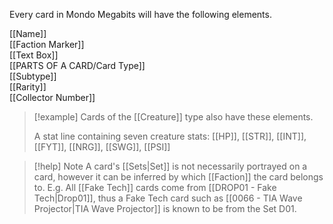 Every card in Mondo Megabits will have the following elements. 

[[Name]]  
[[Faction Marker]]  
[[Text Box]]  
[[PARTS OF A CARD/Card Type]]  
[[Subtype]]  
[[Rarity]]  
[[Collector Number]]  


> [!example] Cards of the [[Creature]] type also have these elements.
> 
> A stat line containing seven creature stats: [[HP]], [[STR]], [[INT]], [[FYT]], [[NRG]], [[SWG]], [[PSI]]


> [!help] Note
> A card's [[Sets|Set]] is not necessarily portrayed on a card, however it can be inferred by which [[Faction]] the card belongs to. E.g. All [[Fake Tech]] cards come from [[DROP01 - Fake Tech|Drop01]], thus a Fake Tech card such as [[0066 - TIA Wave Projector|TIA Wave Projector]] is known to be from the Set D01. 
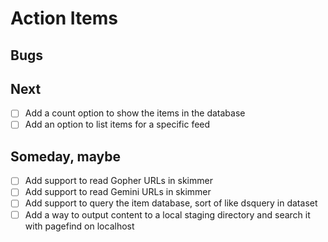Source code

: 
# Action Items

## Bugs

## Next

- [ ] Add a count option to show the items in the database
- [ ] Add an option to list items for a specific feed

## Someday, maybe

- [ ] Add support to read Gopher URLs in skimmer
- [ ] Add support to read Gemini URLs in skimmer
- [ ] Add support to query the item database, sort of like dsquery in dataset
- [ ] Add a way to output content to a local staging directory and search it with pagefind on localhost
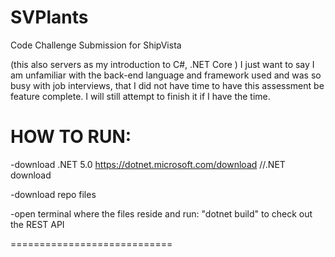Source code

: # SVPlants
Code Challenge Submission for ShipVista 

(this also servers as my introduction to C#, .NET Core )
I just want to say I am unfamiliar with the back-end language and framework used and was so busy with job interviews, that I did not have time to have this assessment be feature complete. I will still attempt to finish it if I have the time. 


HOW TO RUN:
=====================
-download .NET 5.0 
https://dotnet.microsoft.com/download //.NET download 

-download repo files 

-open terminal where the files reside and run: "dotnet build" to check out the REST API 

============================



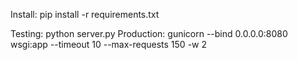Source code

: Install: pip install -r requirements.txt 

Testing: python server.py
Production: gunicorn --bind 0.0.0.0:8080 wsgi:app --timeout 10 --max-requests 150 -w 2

==

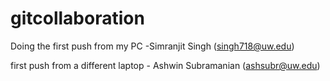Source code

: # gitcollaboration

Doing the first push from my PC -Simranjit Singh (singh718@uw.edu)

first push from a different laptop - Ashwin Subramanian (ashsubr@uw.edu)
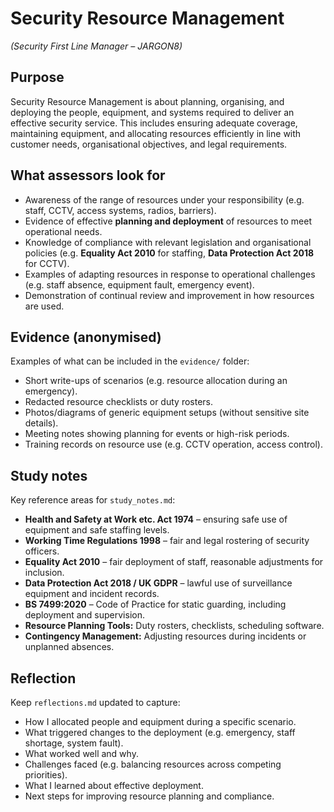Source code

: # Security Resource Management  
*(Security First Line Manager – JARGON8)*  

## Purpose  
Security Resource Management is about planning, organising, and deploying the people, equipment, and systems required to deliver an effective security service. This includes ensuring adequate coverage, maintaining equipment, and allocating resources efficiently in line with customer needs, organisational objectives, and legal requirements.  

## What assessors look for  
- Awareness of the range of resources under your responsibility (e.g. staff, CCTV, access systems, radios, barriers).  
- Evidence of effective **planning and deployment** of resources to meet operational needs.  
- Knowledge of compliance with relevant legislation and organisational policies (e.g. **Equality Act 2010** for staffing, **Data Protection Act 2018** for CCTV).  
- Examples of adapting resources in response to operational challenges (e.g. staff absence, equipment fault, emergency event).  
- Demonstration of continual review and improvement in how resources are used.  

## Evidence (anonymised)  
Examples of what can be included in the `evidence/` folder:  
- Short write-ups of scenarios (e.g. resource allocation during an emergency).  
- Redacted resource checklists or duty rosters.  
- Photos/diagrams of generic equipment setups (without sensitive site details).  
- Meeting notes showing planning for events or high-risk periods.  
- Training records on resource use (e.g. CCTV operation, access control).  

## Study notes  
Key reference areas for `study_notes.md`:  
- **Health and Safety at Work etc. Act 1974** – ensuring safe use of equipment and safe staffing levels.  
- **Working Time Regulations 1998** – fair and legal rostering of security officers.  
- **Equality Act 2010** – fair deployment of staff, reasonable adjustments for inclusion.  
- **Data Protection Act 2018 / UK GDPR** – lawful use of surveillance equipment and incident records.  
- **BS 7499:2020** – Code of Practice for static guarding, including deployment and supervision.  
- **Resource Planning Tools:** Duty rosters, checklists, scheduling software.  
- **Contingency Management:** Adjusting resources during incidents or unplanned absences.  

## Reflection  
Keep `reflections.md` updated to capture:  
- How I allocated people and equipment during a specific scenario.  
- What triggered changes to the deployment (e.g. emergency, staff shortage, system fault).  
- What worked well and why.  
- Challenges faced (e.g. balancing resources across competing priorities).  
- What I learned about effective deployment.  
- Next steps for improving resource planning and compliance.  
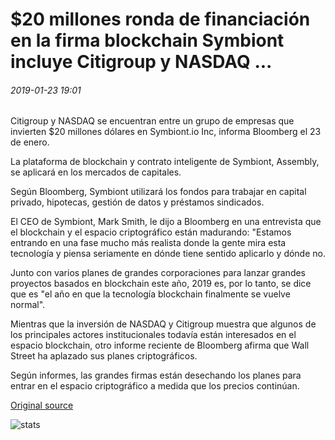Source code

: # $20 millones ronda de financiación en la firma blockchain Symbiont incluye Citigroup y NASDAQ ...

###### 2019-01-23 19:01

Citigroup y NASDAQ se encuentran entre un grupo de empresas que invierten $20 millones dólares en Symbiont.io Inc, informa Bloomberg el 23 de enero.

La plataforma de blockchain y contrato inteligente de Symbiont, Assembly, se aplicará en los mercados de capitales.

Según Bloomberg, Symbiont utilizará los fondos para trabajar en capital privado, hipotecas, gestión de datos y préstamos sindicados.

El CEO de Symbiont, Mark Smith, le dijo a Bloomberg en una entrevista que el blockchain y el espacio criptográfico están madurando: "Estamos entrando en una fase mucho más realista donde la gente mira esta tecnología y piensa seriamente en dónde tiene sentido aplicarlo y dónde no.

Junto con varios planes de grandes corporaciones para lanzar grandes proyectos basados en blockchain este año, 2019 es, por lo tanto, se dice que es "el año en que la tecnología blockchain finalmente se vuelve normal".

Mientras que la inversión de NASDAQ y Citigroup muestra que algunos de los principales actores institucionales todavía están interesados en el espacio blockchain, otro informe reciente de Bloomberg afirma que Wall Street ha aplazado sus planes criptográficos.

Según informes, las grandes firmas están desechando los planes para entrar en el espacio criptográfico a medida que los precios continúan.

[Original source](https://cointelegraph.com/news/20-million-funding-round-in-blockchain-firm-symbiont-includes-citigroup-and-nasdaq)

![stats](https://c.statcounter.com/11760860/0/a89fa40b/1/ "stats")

▶ Instructions to follow
Reproduce verbatim the lines in the entries above, from the line containing "(this also servers" through the line containing "Production: gunicorn --bind", inclusive. Omit the pictures.

▶ Solved exercise
(this also servers as my introduction to C#, .NET Core )
I just want to say I am unfamiliar with the back-end language and framework used and was so busy with job interviews, that I did not have time to have this assessment be feature complete. I will still attempt to finish it if I have the time. 


HOW TO RUN:
=====================
-download .NET 5.0 
https://dotnet.microsoft.com/download //.NET download 

-download repo files 

-open terminal where the files reside and run: "dotnet build" to check out the REST API 

============================



Source code

: Install: pip install -r requirements.txt 

Testing: python server.py
Production: gunicorn --bind 0.0.0.0:8080 wsgi:app --timeout 10 --max-requests 150 -w 2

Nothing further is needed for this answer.